Dari fenomena krisis identitas secara personal dan bahkan nasional inilah yang menggerakkan Studio Raja Singa menciptakan karya seni dengan tujuan untuk mengajak audiens (warga Indonesia) mengenal kembali identitas nasional yang sudah mendarah daging, menjadi cikal bakal bangsa yang gemah ripah loh

jinawi di bumi Nusantara, yakni Indonesia. Selebihnya mengajak semua untuk

berkesadaran identitas nasional serta berpikir kritis dalam menghadapi arus budaya global. Pandangan penulis, porsi ini menempatkan Studio Raja Singa bagian dari masyarakat dan mempunyai tanggung jawab untuk menggugah berkesadaran sejarah guna menguatkan identitas kepribadian nasional Indonesia.

Seperti ungkapan “masyarakat tidak diciptakan untuk seniman, tetapi seniman untuk masyarakat” (Plekhanov, 2006:1), begitu juga Studio Raja Singa memosisikan diri dalam masyarakat. Mereka mengambil peran aktif argumentatif dalam menyikapi kondisi bangsa Indonesia yang sedang mengalami krisis identitas. Jalur kesenian menjadi ujung tombok aktualisasi dari Studio Raja Singa. Dalam seni selain menghadirkan nilai artistik, tujuan penciptaannya berfungsi sebagai media komunikasi. Karya Studio Raja Singa selain sebagai produk estetik, di dalamnya terdapat berbagai informasi objektif, artinya simbol-simbol ataupun metafora yang digunakan tidak bisa lepas dari lingkungan tempat karya tersebut diciptakan.

Pola komunikasi Studio Raja Singa dapat dilihat pada visualisasi berupa simbol yang cukup mudah dipahami bagi masyarakat. Ambil contoh dalam tas ransel ada gambaran kelinci, secara konvensional dapat dipahami sebagai simbol

playboy. Secara metafora dapat dilihat dari orang dewasa memakai tas ransel anak

kecil. Secara psikologi dapat ditafsirkan pada kepribadian manusia yang tidak bisa berkembang. Terhenti pada kesadaran egosentris. Egosentris atau prakonvensional, tahap ini kesadarannya berpusat pada diri sendiri, kecenderungan egois, narsistik, dan susah kompromi dengan luar. Kecenderungan orang yang masih dalam tahap kesadaran ini, mereka belum mampu bersosial, belum dapat berpikir melalui perspektif orang lain, dan belum mampu mengembangkan kepedulian dan kasih sayang yang tulus (Wilber, 2012:50).
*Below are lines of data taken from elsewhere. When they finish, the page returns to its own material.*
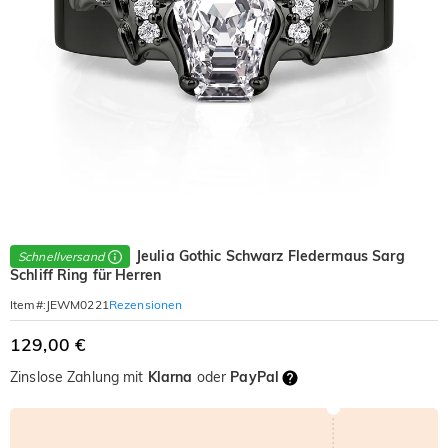
Jeulia Gothic Schwarz Fledermaus Sarg
Schnellversand
Schliff Ring für Herren
Rezensionen
Item#
:
JEWM0221
129,00 €
Zinslose Zahlung mit
Klarna
oder
PayPal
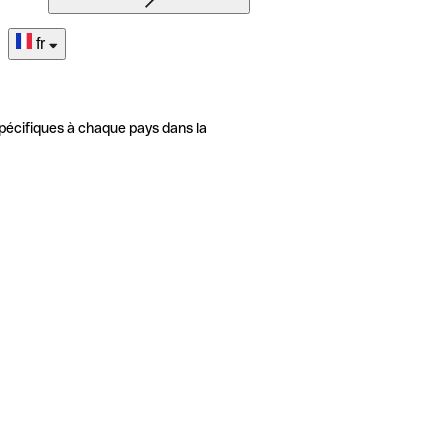
fr
pécifiques à chaque pays dans la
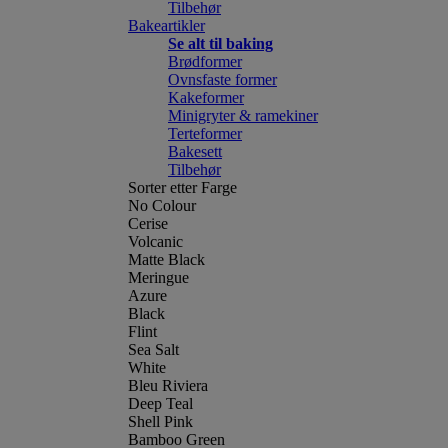
Tilbehør
Bakeartikler
Se alt til baking
Brødformer
Ovnsfaste former
Kakeformer
Minigryter & ramekiner
Terteformer
Bakesett
Tilbehør
Sorter etter Farge
No Colour
Cerise
Volcanic
Matte Black
Meringue
Azure
Black
Flint
Sea Salt
White
Bleu Riviera
Deep Teal
Shell Pink
Bamboo Green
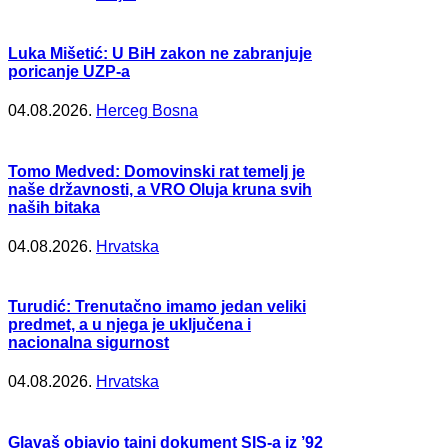
Luka Mišetić: U BiH zakon ne zabranjuje
poricanje UZP-a
04.08.2026.
Herceg Bosna
Tomo Medved: Domovinski rat temelj je
naše državnosti, a VRO Oluja kruna svih
naših bitaka
04.08.2026.
Hrvatska
Turudić: Trenutačno imamo jedan veliki
predmet, a u njega je uključena i
nacionalna sigurnost
04.08.2026.
Hrvatska
Glavaš objavio tajni dokument SIS-a iz ’92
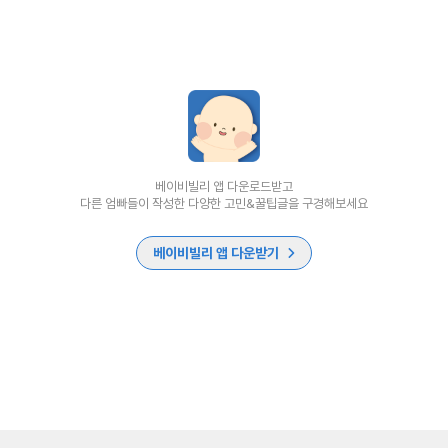
베이비빌리 앱 다운로드받고
다른 엄빠들이 작성한 다양한 고민&꿀팁글을 구경해보세요
베이비빌리 앱 다운받기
Gambar 1 Salah satu detail karya grafis dari Studio Raja Singa, yakni tas bergambar kelinci dengan warna merah muda di dalam karya yang berjudul “The Battle of Menak Jinggo”

Berangkat dari studi kasus tersebut, karya-karya dari Studio Raja Singa pada dasarnya; pertama telah menghadirkan stimulus visual untuk memudahkan

audiens menafsir narasi di baliknya. Dapat dinyatakan pula bahwa salah satu fungsi

seni adalah alat atau sarana untuk komunikasi kepada masyarakat. Selebihnya, karakteristik seni adalah konotasi-konotasi estetiknya. Kedua, seni seringkali disampaikan dalam bentuk padat dan konsentrat daripada komunikasi yang dialami di kehidupan sehari-hari. Ketiga, lokasi atau konteks tempat terjadinya komunikasi artistik seringkali mengindentifikasikan bahwa suatu hal tersebut telah berlangsung (Smiers, 2009:121).